Kathleen Blum died in 2014, but no one imagined that after she passed away she would go on an adventure that took her across the state, if not farther.

Nicole Shaw, the general manager of U-Haul’s 31st and Main location, said she finds lots of things left in moving vans.

“From trash, to personal notes, diaries, I’ve found diaries before,” Shaw said.

But Shaw never imagined her employees would find Kathleen Blum about two weeks ago.

“The employees called me and they were kind of freaking out internally,” Shaw said. “They said, ‘Nichole, there’s ashes in this truck. They don’t belong to them,'” Shaw said. “‘We don’t know who they go to,’ and I said, ‘Well, don’t get rid of them.'”

Blum was wedged behind a small space in the back of the cab between the seat and the wall. Shaw said she has no clue how long Blum was behind the seat.

All the people she called didn’t have a connection to Kathleen and said the van at least went to St. Louis with her in it — if not between states.

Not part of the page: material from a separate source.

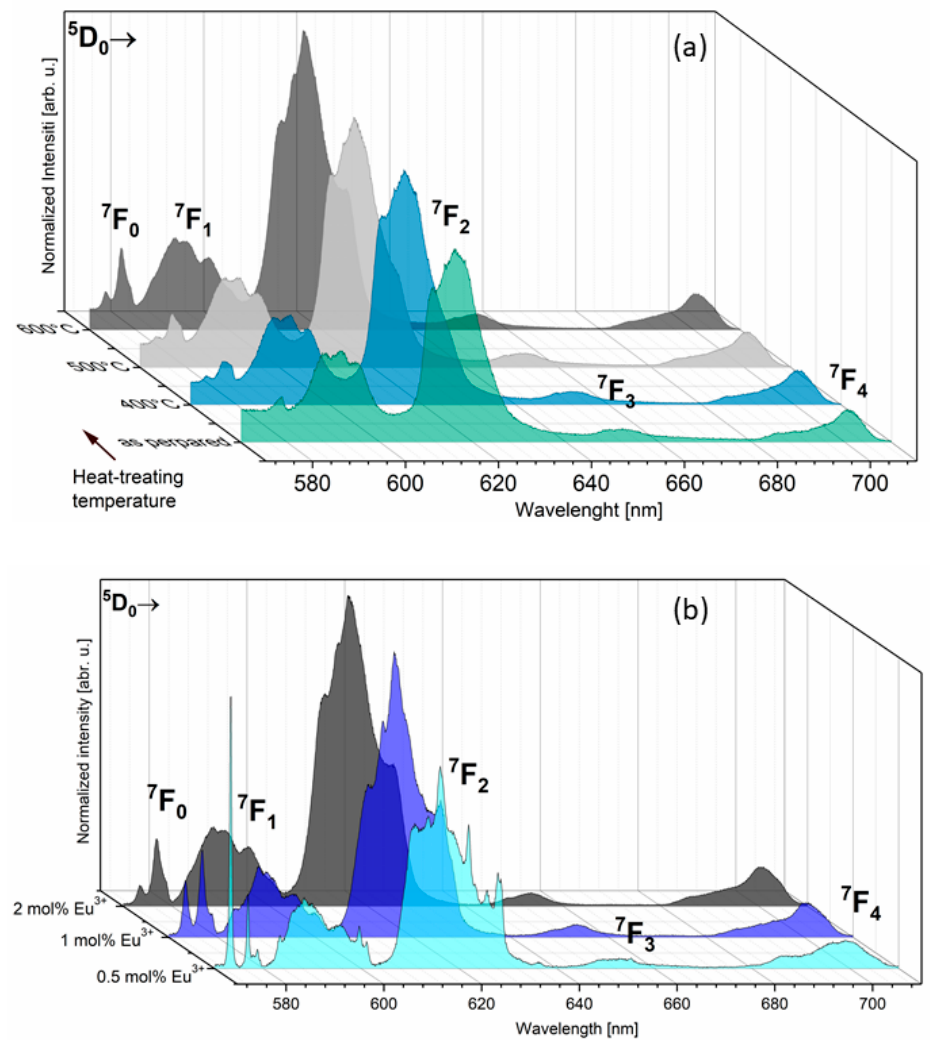
Figure 4. Emission spectra of Ca 9.6 Sr 0.2 Eu 0.2 (PO 4 ) 2 (SiO 4 ) 4 (OH) 2 as a function of sintering temperature ( a ) and Ca 9.8-x Sr 0.2 Eu x (PO 4 ) 2 (SiO 4 ) 4 (OH) 2 , where x = 0.5, 1.0, 2.0 mol%, sintered at 600 °C ( b ).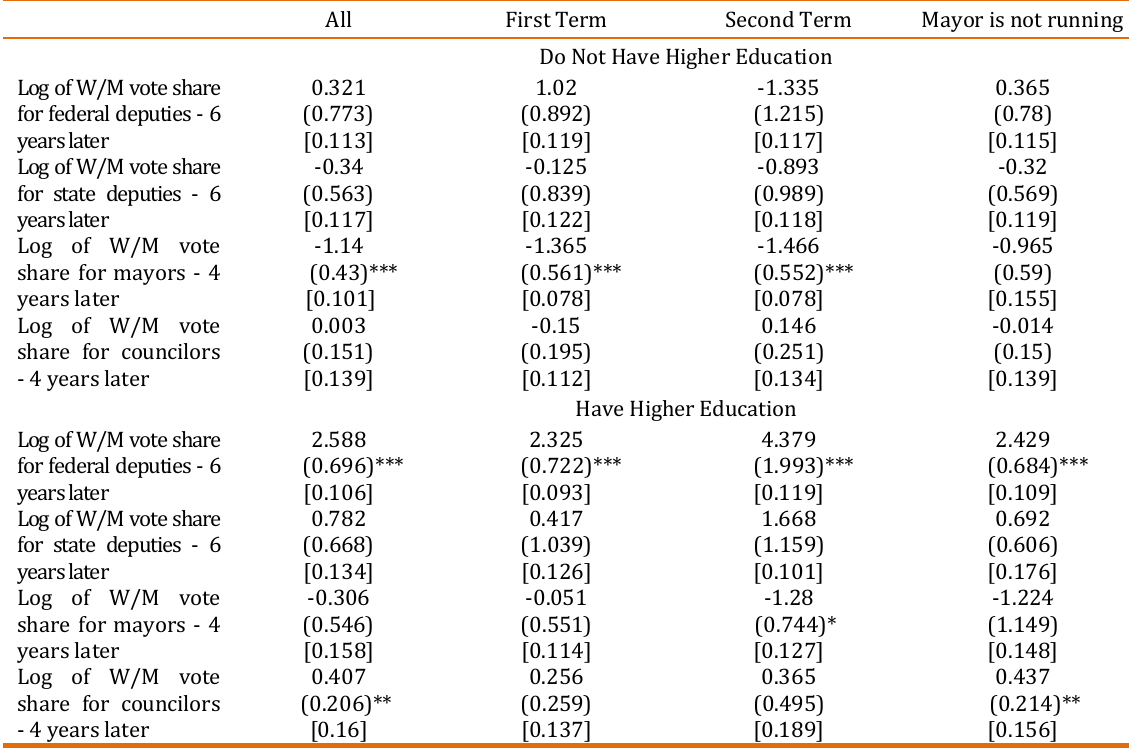
Table 06. Success of women in politics by educational level where women candidates are above the national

“To me that was still a person, and that was still a soul and there’s still people connected to that soul. I just wanted her to not be alone,” Shaw said.

So she got in touch with FOX4’s Problem Solvers, who were able to track her cremains to Elite Funeral Chapel in Kansas City, Missouri, where they not only remembered Kathleen, but her husband as well.

“He loved her,” office manager Emma Lawrence said. “You could just tell, because he said when I took the cremains he said – ‘I’m going to put them right here on the dresser.”‘

The funeral home had four numbers for Blum. One was her husband who already passed, one was her son which was disconnected, along with another family member.

However, the fourth number did. Kathleen’s husband’s cousin, Virgil Blum, answered the phone. He lives in Oak Grove and was preparing for an overseas trip, and couldn’t come and get Kathleen’s cremains in time — so FOX4 brought her home.

“Kathleen was my cousin’s wife, and we were very close together my cousin. We grew up together,” Virgil said.

Virgil said Kathleen died in 2014 of lung cancer. He said she was a quiet woman he’d known most all of their lives and got along with everyone. Her husband, Everett, died a year later. Virgil said his heart was broken when Kathleen died.

“She had cancer, and the last few years he stayed at home with her, and nursed her, and took care of her, the same as I did with my wife,” Virgil said.

Virgil said he has an idea of how Kathleen may have been lost, but is simply thankful she was found.

“I appreciate it very much,” Virgil said. “I thank her very much also for the work that she did to get these returned.”

However, Kathleen and Everett remain apart.

“Everett is in one of these boxes also,” Virgil said. “His remains was with her on the dresser of the bedroom dresser.”

Virgil thinks Kathleen’s ashes may have been lost by the couple’s son during a move. He’s not sure if he will be able to get a hold of him to reunite their ashes, but said if not — Kathleen will stay with him for the rest of his life.